本文 »

————————

サクレ・クール寺院では、赤・白・青のフリルのダンサー達にフレンチ・カンカンで迎えられた。(Getty Images)

 翌日、アフリカ系移民が多く暮らすバルベス地区を通過した聖火は、モンマルトルの丘を登りサクレ・クール寺院に立ち寄り、映画にもなったキャバレー『ムーラン・ルージュ』で、赤・白・青のフリルが華やかな衣装のダンサー達にフレンチ・カンカンで盛大に迎えられた。

 凱旋門では無名兵士の墓に祈りを捧げ、エッフェル塔を望むトロカデロ広場ではBMXのパフォーマンスを照らし、全仏オープンのローラン・ギャロスのセンターコートにも立ち寄った。ラグビーフランス代表CTBガエル・フィクーもリレーに参加した。
「歴史的、象徴的なパリから、人々が暮らすパリまで」とイダルゴ市長が言うように、聖火はトーチからランタンに移され、人々の暮らしの足である地下鉄にも乗った。誇らしくランタンを手にするのは、地下鉄運転士のクリスティーヌさんだ。

 オリンピックの現地中継局のフランス・テレビジョンでは、ラグビー解説者のマチュー・ラルト氏(44歳)が聖火を掲げた。ラルト氏は、2009年から男子15人制フランス代表の試合の解説を担当し、フランスラグビー界の声となっている。膝の癌が再発したため、昨年4月に右脚を切断し、5か月後の9月10日には復帰して、ワールドカップの開幕戦、フランス×NZの解説を担当した。

 その後、聖火はヴェロドローム・ディヴェールの子供記念公園を訪れた。1942年7月、ナチスドイツ占領下のフランスで行われた最大のユダヤ人大量検挙事件が起こった。2日間で1万3000人のユダヤ人が検挙され、この場所にあった自転車競技場に一時的に収容された。そのうち4000人は子供だった。そこから多くの人がアウシュビッツへ送られた。奇跡的に生還したレオン・ルコヴィッツさん(94歳)がこの場所で聖火ランナーを務めた。

————————

資料の抜粋 »
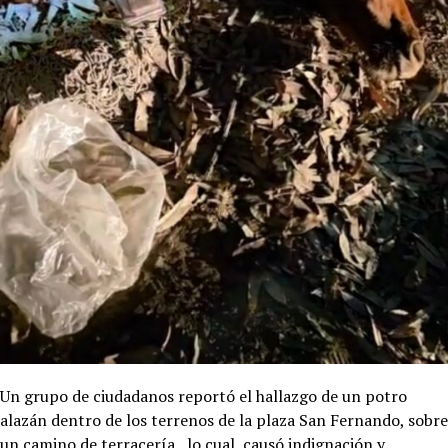
Un grupo de ciudadanos reportó el hallazgo de un potro
alazán dentro de los terrenos de la plaza San Fernando, sobre
un camino de terracería, lo cual, causó indignación y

————————

課題の内容 »
パリを巡る聖火リレーについての本文を、最後の文の後から書き継いでください。

解答 »
 華々しい歴史から、悲しい歴史まで。世界中の誰もが知っている名所から、ケバブのサンドイッチ屋や中古品の電化製品や携帯電話のショップが並ぶ通りまで。パリの持つあらゆる顔が詰まった聖火リレーだった。この多様性こそがパリの魅力なのだ。ハイグレードもあれば、超庶民的もある。洗練されているようで超人間臭い。

 時代の波に翻弄されながらも、軽やかに、そしてたくましく生きていくパリ。開会式も総力を上げて仕掛けてくるに違いない。セーヌ川を船に乗って選手がパレードする。その安全を守るために、周辺の地下鉄の駅は閉鎖、道路も封鎖され、住民の生活に支障をきたしている。

 その地区の飲食店も商売にならない。それでも成功させなければならない。世界をあっと言わせる開会式にしなければならない。フランスの威信を取り戻すために。

 本気のパリを見せてもらおう。